Дверь кафе была открыта, и доктор Хорват увидел, как перед заведением останавливается еще один «Кадиллак», по бокам которого ехали шесть вооруженных до зубов мотоциклистов, что, похоже, указывало на важность перемещавшейся в нем персоны. На солдатах были германские каски и черные мундиры; выделявшаяся на шлемах и рукавах красная молния странным образом напоминала эмблему гитлеровской СС.

– Это не простая полиция, а особые части госбезопасности, – сказал Чарли Кан, и проповедник заметил, что его собеседнику не по себе. – Они подчиняются лично генералу Альмайо. Что-то такое назревает, можете мне поверить. Я знаю эту страну.

Из «Кадиллака» вышла молодая женщина, и после недолгой, но бурной перепалки с одним из солдат тот в конце концов схватил ее под локоть и подтолкнул к входу в кафе. Она остановилась в дверях, выбросила наружу сигарету и сказала солдату по-испански несколько слов явно нелестного свойства, поскольку тот угрожающе поднял автомат, но, впрочем, тут же опустил его. Женщина пожала плечами и потеряла к нему всякий интерес. С первого взгляда на нее доктор Хорват решил, что она американка. У нее был явно англо-саксонский тип лица с выражением той искренней, открытой доброжелательности, которая немедленно ассоциировалась у него с американским жилищем, белокурыми юношами с подстриженными ежиком волосами и университетскими спортивными площадками. Казалось, что незнакомка и сама только что прибыла из какого-нибудь «кампуса», по крайней мере, таково было первое впечатление, которое она произвела на него. Доктор уже собрался было приветливо ей улыбнуться, но, приглядевшись получше, заметил, что она пьяна и держится за стену, чтобы не упасть. Она задержалась на несколько мгновений в дверях, опершись рукой о стену и с вызовом разглядывая присутствовавших, затем нарочито уверенным шагом подошла к одному из столиков, села и закурила сигарету. Она была красива, с тонкими чертами, гармоничность которых говорила скорее о некоторой творческой преднамеренности, чем об игре природы. Восхитительный пухлый рот своими очертаниями свидетельствовал о странной уязвимости: он был беззащитный, как у ребенка. Чуть вздернутый нос и каштановые со светлым отблеском волосы придавали лицу мягкое, нежное выражение. Она достала из кармана очки и принялась, не скрываясь, разглядывать присутствовавших одного за другим, затем снова убрала их в карман. Ей было не больше двадцати четырех лет, и вид этой юной американки, сидевшей здесь закинув нога на ногу и курившей в состоянии явного опьянения, глубоко опечалил доктора Хорвата. Он решил поговорить с ней при первом же удобном случае, расспросить ее о родных и об обстоятельствах, в силу которых она оказалась в таком месте и в таком состоянии.

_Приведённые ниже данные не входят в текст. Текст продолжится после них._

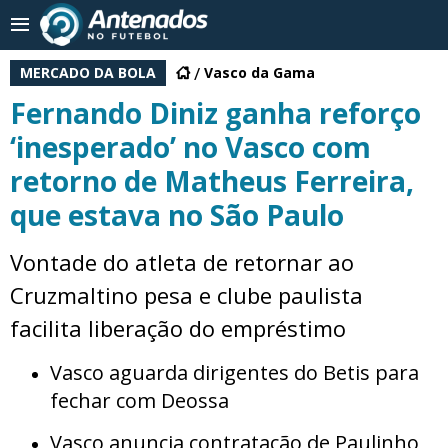
MERCADO DA BOLA
Vasco da Gama
Fernando Diniz ganha reforço
‘inesperado’ no Vasco com
retorno de Matheus Ferreira,
que estava no São Paulo
Vontade do atleta de retornar ao
Cruzmaltino pesa e clube paulista
facilita liberação do empréstimo
Vasco aguarda dirigentes do Betis para
fechar com Deossa
Vasco anuncia contratação de Paulinho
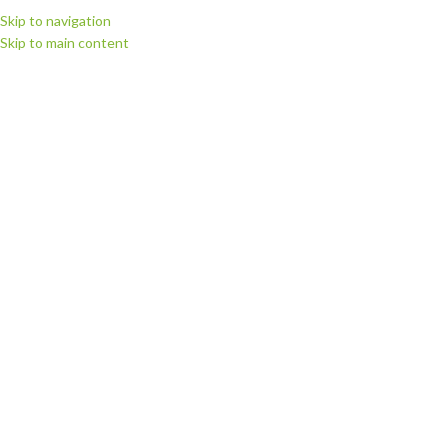
Skip to navigation
Skip to main content
МЕНЮ
Головна
Витратні матеріали
Плівка для термодруку WITPAC (Німеччина)
Плівка флекс для термодруку низькотемпературна WITPAC
1500 LOWTEMP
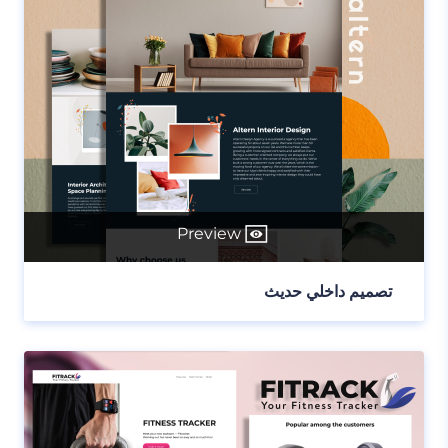
Preview
تصميم داخلي حديث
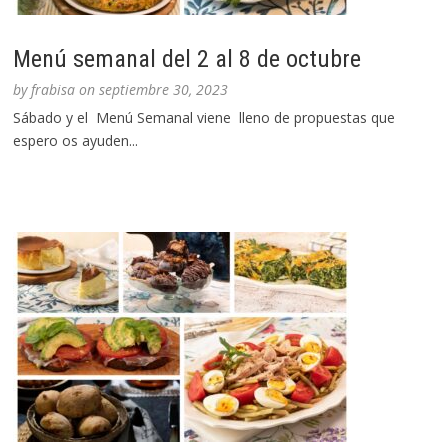
Menú semanal del 2 al 8 de octubre
by
frabisa
on
septiembre 30, 2023
Sábado y el Menú Semanal viene lleno de propuestas que
espero os ayuden...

Капитан Гарсия, похоже, прекрасно знал ее. Он взял бутылку и стакан, покинул барную стойку и, подойдя к ее столику, сказал девушке несколько слов по-испански с явным и весьма неожиданным уважением. Та, не ответив, пожала плечами, но бутылку взяла и наполнила стакан до уровня, который заставил доктора Хорвата нахмуриться. Похоже, она была привычна к пульке и маленькими глотками выпила сразу половину стакана, затем снова окинула всех равнодушным взглядом, явно скучая. Тут только, кажется, она заметила Чарли Кана и подняла руку в дружески-фамильярном жесте.

– Hello there[9], – сказала она. – А вы какого черта тут делаете?

Чарли Кан подошел к ее столику и тихо сказал ей что-то.

– Понятия не имею, старина, – равнодушно ответила молодая женщина. – Думаю, ничего особенного, но в любом случае, вы же сами знаете, пока у Хосе есть армия… Скорей всего произошла какая-то заварушка и Хосе послал своих людей защитить нас, что они и делают со своей обычной неуклюжестью. Я поехала на уикенд к друзьям, у них поместье в Бастухос, и тут явились эти грязные олухи и велели мне ехать с ними. Я даже вещи не успела собрать. Сто раз говорила Хосе, чтобы он отправил своих молодчиков на стажировку в Штаты, там их научили бы хорошим манерам, но вы же его знаете. Ему нравится окружать себя всякими скотами. Помните его любимую поговорку? «Не предают только собаки». Ну, он скоро все устроит…

Чарли Кан искоса взглянул на капитана Гарсию, который в этот самый момент занимался телефоном. Тот был одним из доверенных лиц Хосе Альмайо и отвечал за личную безопасность диктатора. Его присутствие здесь, вдали от президентского дворца, вероятно, должно было указывать на то, что в столице не происходит ничего особенного. Театральный агент отошел от столика молодой женщины и вернулся к доктору Хорвату, чтобы подслушать, о чем говорит с начальством капитан. Гарсия слушал указания, и Чарли Кан заметил, как безграничное изумление постепенно сменялось на его лице настоящим страхом.

– Кто эта девушка? – спросил проповедник.

Чарли Кан рассеянно взглянул в сторону столика; он весь напрягся, чтобы расслышать голос на другом конце провода.

– Это… невеста генерала Альмайо.

Слово «невеста» было произнесено после короткого колебания, явно без твердой уверенности, и доктор Хорват понял, что Кан нарочно не сказал «любовница» из уважения к его сану. Он был глубоко угнетен этим.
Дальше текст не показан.